A medical history and physical examination can be sufficient in clearing the cervical spine. Notable clinical prediction rules to determine which patients need medical imaging are Canadian C-spine rule and the National Emergency X-Radiography Utilization Study (NEXUS).

The AO Foundation has developed a descriptive system for cervical fractures, the AOSpine subaxial cervical spine fracture classification system.

The indication to surgically stabilize a cervical fracture can be estimated from the Subaxial Injury Classification (SLIC).

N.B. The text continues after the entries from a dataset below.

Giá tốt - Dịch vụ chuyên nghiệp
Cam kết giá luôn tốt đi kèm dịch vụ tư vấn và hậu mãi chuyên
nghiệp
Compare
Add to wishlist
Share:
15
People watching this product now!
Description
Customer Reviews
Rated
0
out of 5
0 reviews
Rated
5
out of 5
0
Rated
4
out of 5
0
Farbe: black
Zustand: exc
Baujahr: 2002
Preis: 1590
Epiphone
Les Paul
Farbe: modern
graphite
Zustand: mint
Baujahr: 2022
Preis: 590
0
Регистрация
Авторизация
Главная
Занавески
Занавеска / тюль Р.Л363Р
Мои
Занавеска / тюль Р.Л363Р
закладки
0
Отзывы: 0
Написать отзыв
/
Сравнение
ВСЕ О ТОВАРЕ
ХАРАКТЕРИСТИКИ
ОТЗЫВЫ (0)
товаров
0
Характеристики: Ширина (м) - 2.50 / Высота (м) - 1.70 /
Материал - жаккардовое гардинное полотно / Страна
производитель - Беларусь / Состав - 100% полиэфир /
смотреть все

==Thoracolumbar fracture==
Vertebral fractures of the thoracic vertebrae, lumbar vertebrae or sacrum are usually associated with major trauma and can cause spinal cord injury that results in a neurological deficit.

===Thoracolumbar injury classification and severity score===
The thoracolumbar injury classification and severity score (TLICS) is a scoring system to determine the need to surgically treat a spinal fracture of thoracic or lumbar vertebrae. The score is the sum of three values, each being the score of the most fitting alternative in three categories:

Injury type
- Compression fracture - 1 point
- Burst fracture - 2 points
- Translational rotational injury - 3 points
- Distraction injury - 4 points

Posterior ligamentous complex
- Intact - 0 points
- Suspected injury or indeterminate - 2 points
- Injured - 3 points

Neurology
- Intact - 0 points
- Spinal nerve root injury - 2 points
- Incomplete injury of cord/conus medullaris - 3 points
- Complete injury of cord/conus medullaris (complete) - 2 points
- Cauda equina syndrome - 3 points

A TLICS score of less than 4 indicates non-operative treatment, a score of 4 indicates that the injury may be treated operatively or non-operatively, while a score of more than 4 means that the injury is usually considered for operative management.

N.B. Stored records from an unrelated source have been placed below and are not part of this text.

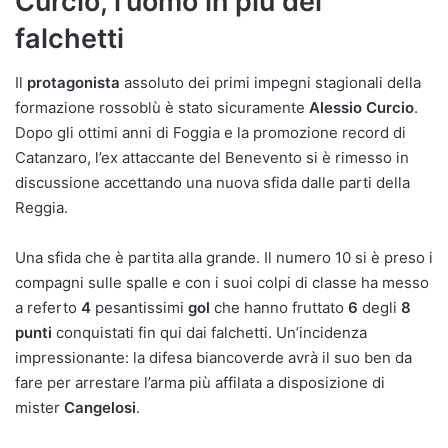
Curcio, l’uomo in più dei
falchetti
Il
protagonista
assoluto dei primi impegni stagionali della
formazione rossoblù è stato sicuramente
Alessio Curcio
.
Dopo gli ottimi anni di Foggia e la promozione record di
Catanzaro, l’ex attaccante del Benevento si è rimesso in
discussione accettando una nuova sfida dalle parti della
Reggia.
Una sfida che è partita alla grande. Il numero 10 si è preso i
compagni sulle spalle e con i suoi colpi di classe ha messo
a referto
4
pesantissimi
gol
che hanno fruttato
6
degli
8
punti
conquistati fin qui dai falchetti. Un’incidenza
impressionante: la difesa biancoverde avrà il suo ben da
fare per arrestare l’arma più affilata a disposizione di
mister
Cangelosi
.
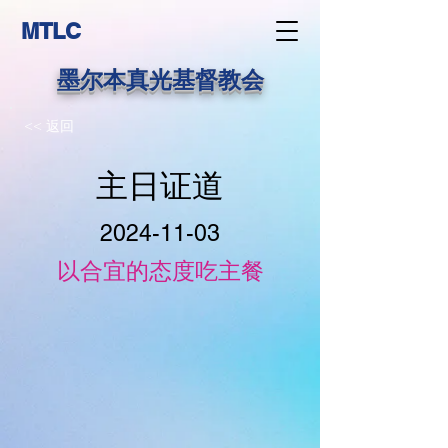
MTLC
墨尔本真光基督教会
<< 返回
主日证道
2024-11-03
以合宜的态度吃主餐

=== AOSpine Thoracolumbar Injury Classification System ===
AOSpine Thoracolumbar Injury Classification System (ATLICS) is the most recent classification scheme for thoracolumbar injuries. ATLICS is broadly based on the TLICS system and has sufficient reliability irrespective of the experience of the observer. ATLICS is primarily focused on fracture morphology, and has two additional sections addressing the neurological grading and clinical modifiers:

==== Fracture morphology ====

- Type A: Compression injuries (sub-types A0-A4)
- Type B: Distraction injuries (sub-types B1-B3)
- Type C: Translation injuries

==== Neurological status ====

- N0: neurologically intact
- N1: transient deficit
- N2: radiculopathy
- N3: "incomplete spinal cord injury or cauda equina injury"
- N4: "complete spinal cord injury"
- NX: unknown neurological status

==== Modifiers ====

- M1: unknown tension band injury status
- M2: comorbidities

== Osteoporotic vertebral compression fracture ==
Osteoporosis is a condition causing weakening of the bone due to loss of bone substance. Women are about four times more likely to be affected by osteoporosis than men. Osteoporosis may occur after the menopause or as a result of malnutrition, hyperthyroidism, alcoholism, kidney disease. Osteoporosis may occur after treatment with antiepileptic drugs, proton pump inhibitors, antidepressants, corticosteroids or chemotherapy. Osteoporotic vertebral body compression fractures might occur even after minor trauma or while twisting, bending or coughing.